PROVIDED PASSAGE:
————————

This is using my hardware de-bounced rotary encoder circuit as shown at top of this issue.

>>>
MPY: sync filesystems
MPY: soft reboot
clk: 0, dt: 1     <== turned one notch clockwise
clk: 1, dt: 1
clk: 1, dt: 0
clk: 0, dt: 0

clk: 0, dt: 1     <== turned one notch clockwise
clk: 1, dt: 1
clk: 1, dt: 0
clk: 0, dt: 0
result = 1

Thanks for capturing some debug logs. When I look at the transitions it appears that the CLK and DT outputs are inverted. Is there any chance that the debounce circuit is inverting the signals from the encoder hardware?

[miketeachman]

For some reason when I tested a non-hardware de-bounced rotary encoder the pull-up option in the constructor did not enable pull-up resistors (or there is a hardware fault on mt STM32F405RG) - I could only get it working by adding two external 10k pull-up resistors.

For the STM32F405, the datasheet indicates that every GPIO pin supports pull-ups. But, perhaps they are too weak?

MPY: sync filesystems MPY: soft reboot clk: 0, dt: 1 <== turned one notch clockwise clk: 0, dt: 1 clk: 0, dt: 1 clk: 0, dt: 1 clk: 0, dt: 0 clk: 1, dt: 0 clk: 1, dt: 0 clk: 1, dt: 1 result = 1

This sequence is not what I expect for a clockwise turn. It almost seems that CLK and DT are wired backwards. Can you check.

————————

LISTED ENTRIES:
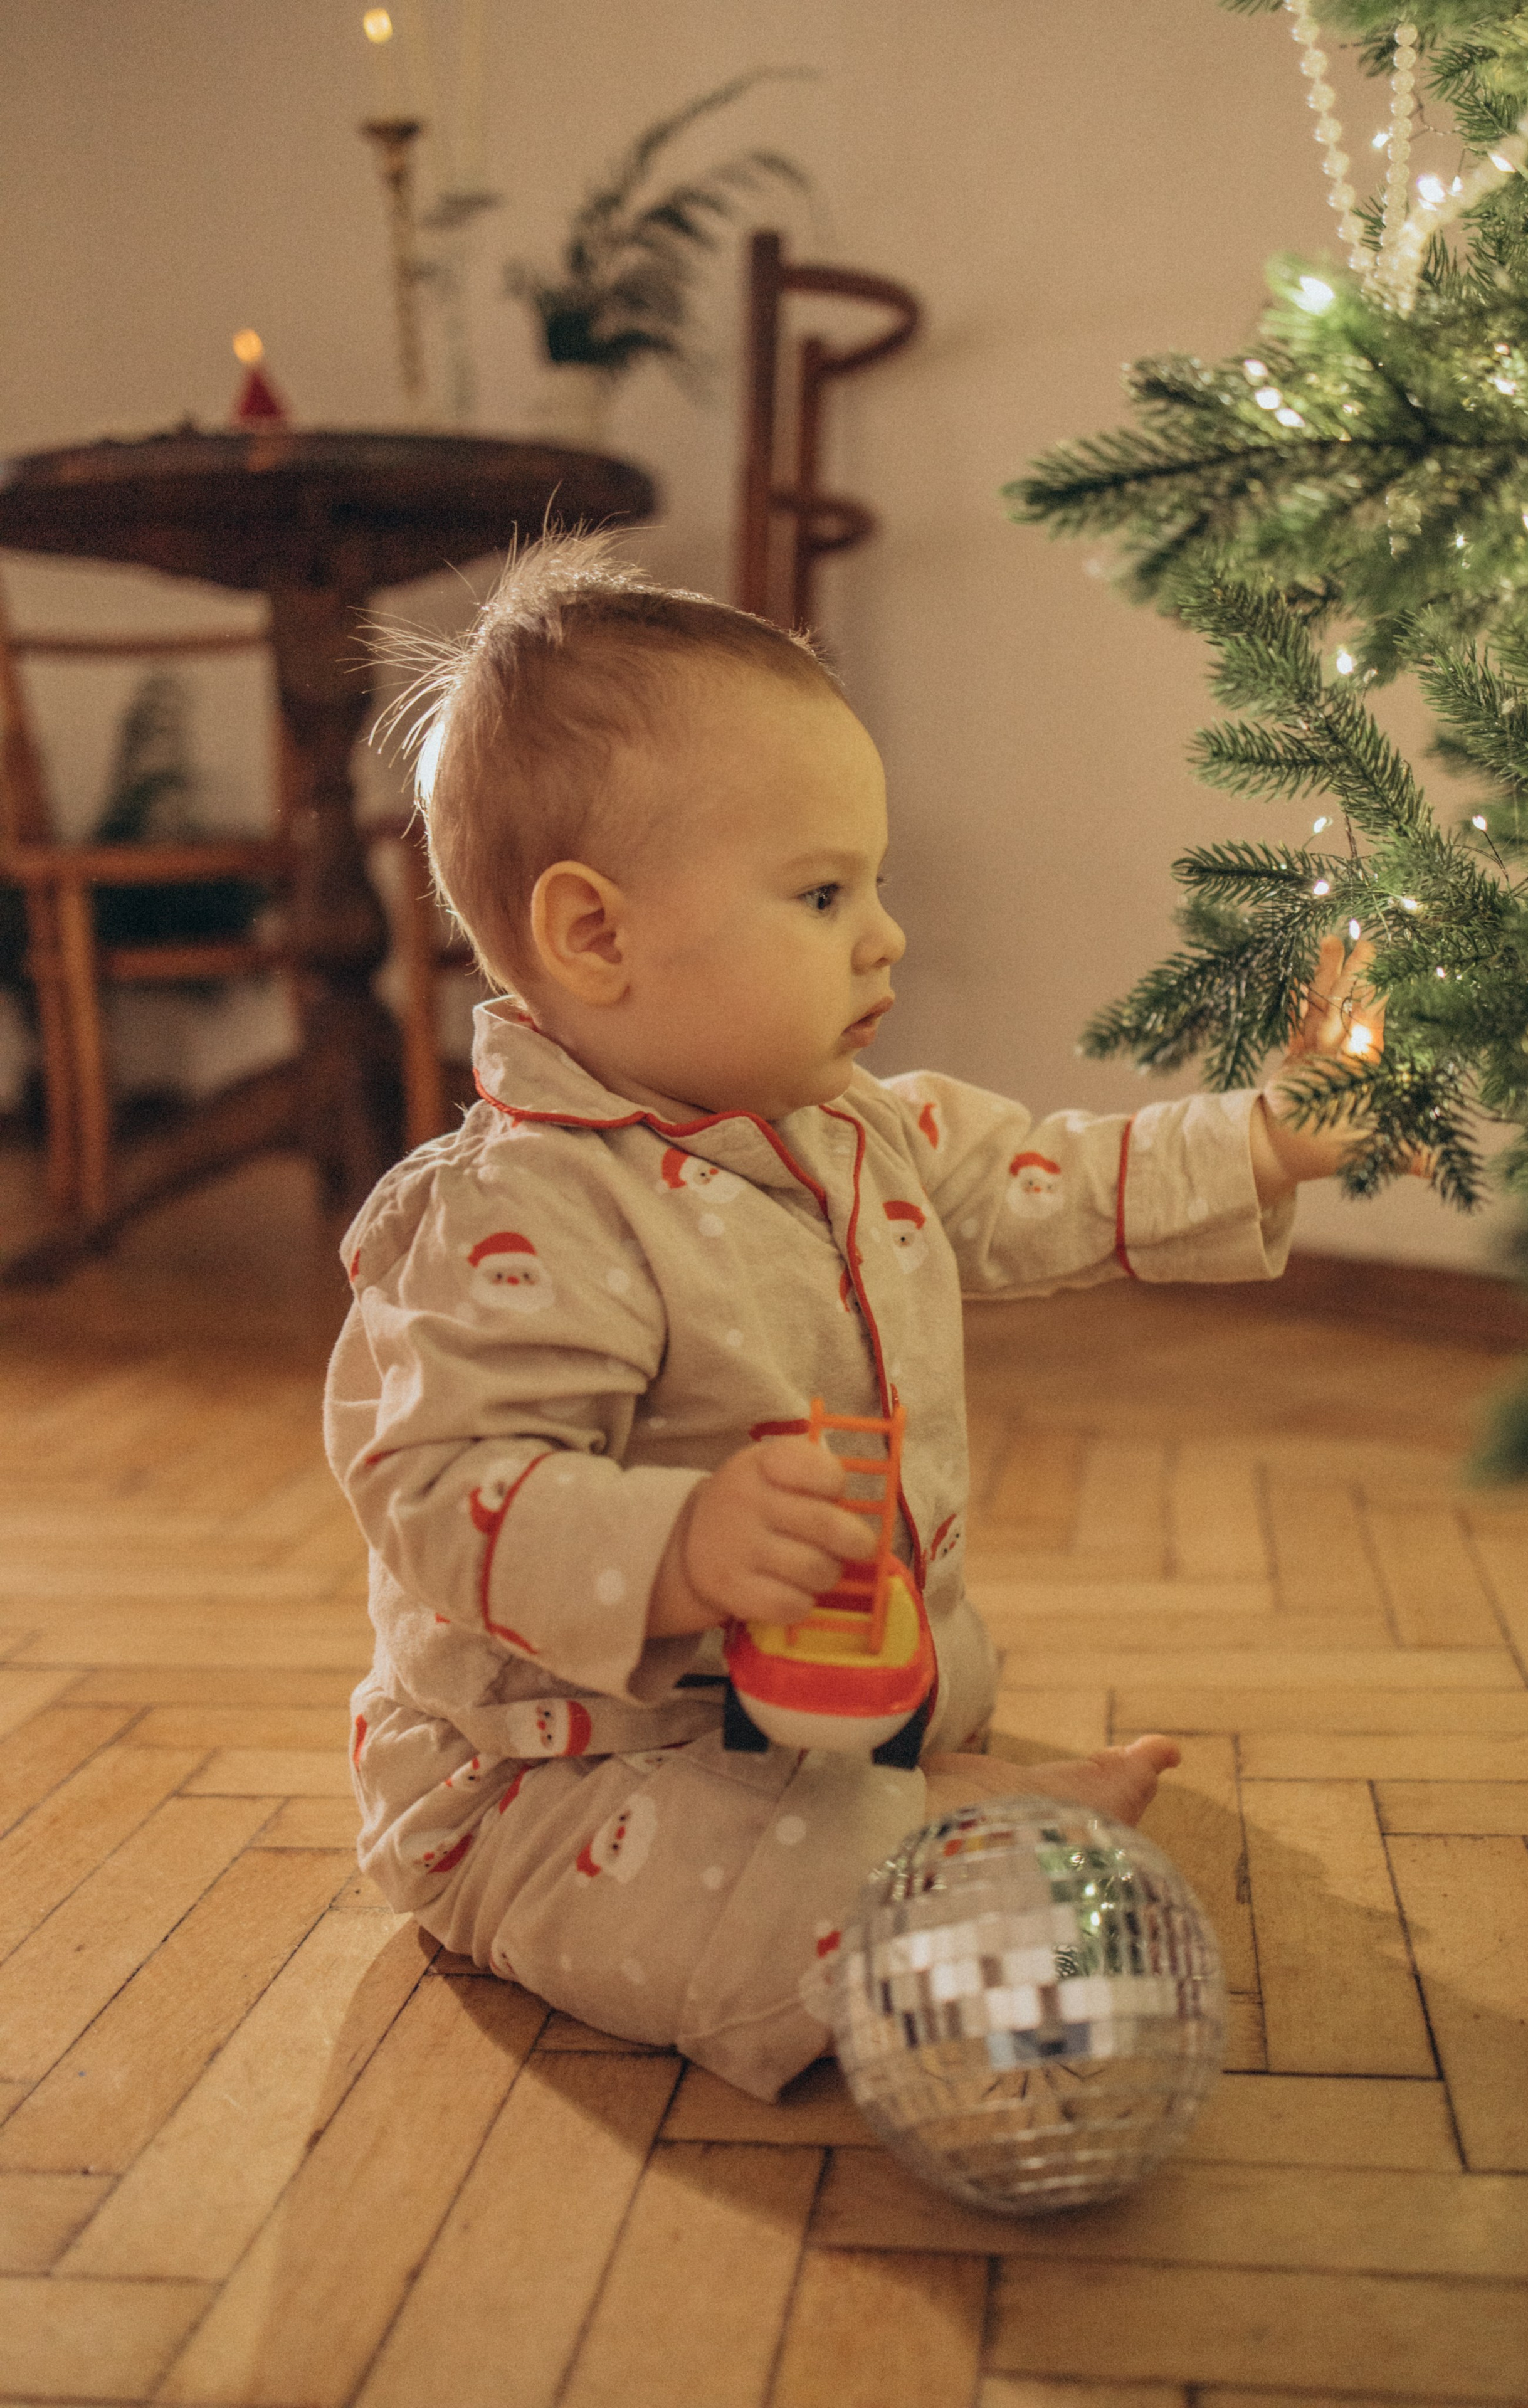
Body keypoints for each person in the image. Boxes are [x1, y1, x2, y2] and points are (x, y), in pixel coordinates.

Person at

————————

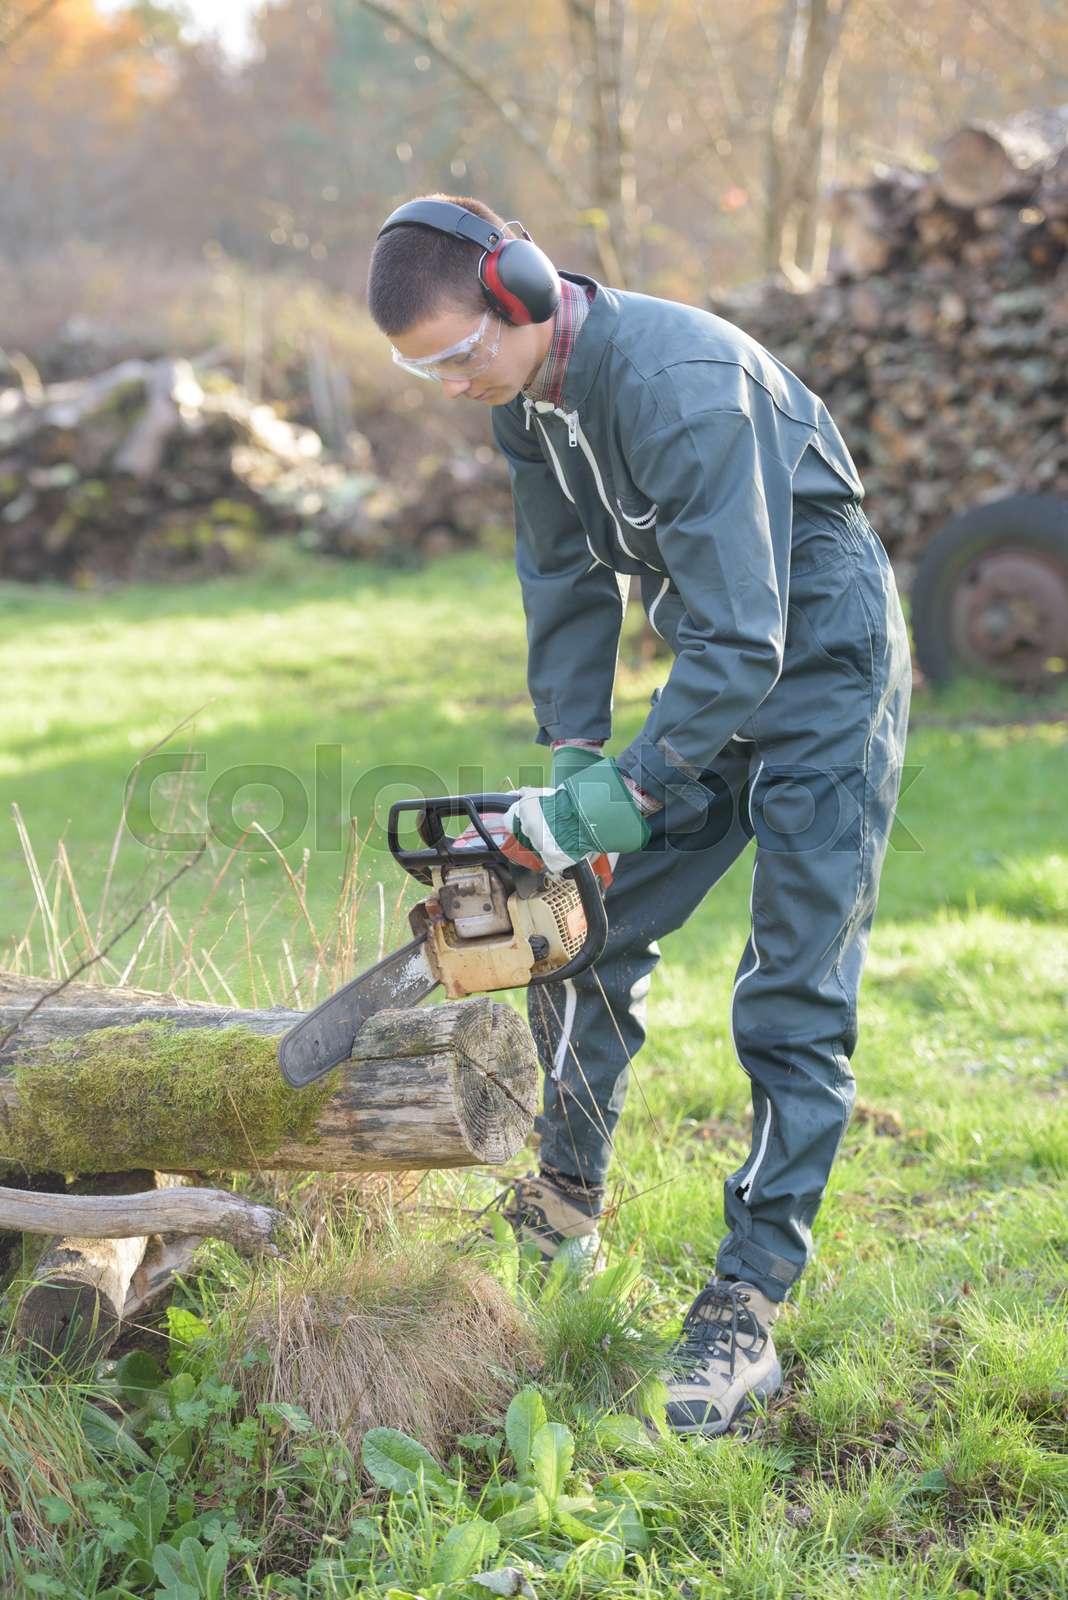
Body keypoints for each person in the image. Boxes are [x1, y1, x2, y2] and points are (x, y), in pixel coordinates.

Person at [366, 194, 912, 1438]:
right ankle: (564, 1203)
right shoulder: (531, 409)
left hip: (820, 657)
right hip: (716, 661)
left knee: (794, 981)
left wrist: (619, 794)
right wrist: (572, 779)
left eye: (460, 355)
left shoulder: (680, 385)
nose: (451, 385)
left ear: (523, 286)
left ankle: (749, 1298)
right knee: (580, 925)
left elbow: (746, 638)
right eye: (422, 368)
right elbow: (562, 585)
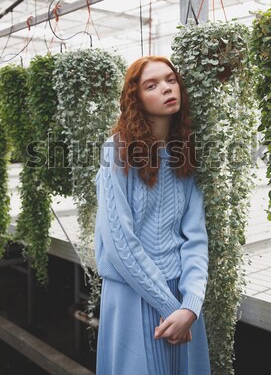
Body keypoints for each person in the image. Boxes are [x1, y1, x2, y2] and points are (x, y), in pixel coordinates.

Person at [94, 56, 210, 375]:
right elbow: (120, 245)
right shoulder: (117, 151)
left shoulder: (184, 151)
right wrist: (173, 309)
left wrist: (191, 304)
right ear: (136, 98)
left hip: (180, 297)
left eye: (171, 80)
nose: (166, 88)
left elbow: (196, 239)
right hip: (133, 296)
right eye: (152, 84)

————————

ABOUT THIS TASK: Pick up the rotary encoder debugging thread after its final sentence and continue it.

RESPONSE:
[ilium007]

The circuit posted above uses an inverting Schmidt trigger so I'd expect they'd be inverted, just substitute clockwise for anti-clockwise I suppose. Either way there is a state that is entered on change of direction that needs to be accounted for. See the explanation in the C++ library I had the same issue with that was later fixed: https://github.com/mathertel/RotaryEncoder/issues/19

[ilium007]

As posted above also, if I make the change to your transition table it works as expected.

[miketeachman]

The circuit posted above uses an inverting Schmidt trigger

That explains the CLK/DT transitions which lead to missed steps. The circuit posted shows a SN74LVC1G17 device which is non-inverting Schmidt trigger. Perhaps you could implement the debounce circuit as shown (using a non-inverting Schmidt trigger)? Is there a design reason to use a non-inverting device?

[miketeachman]

As posted above also, if I make the change to your transition table it works as expected.

After seeing the inversion of the outputs it's making more sense to me. I'll take a look at the mathertel implementation to determine the best way to integrate a fix into this module.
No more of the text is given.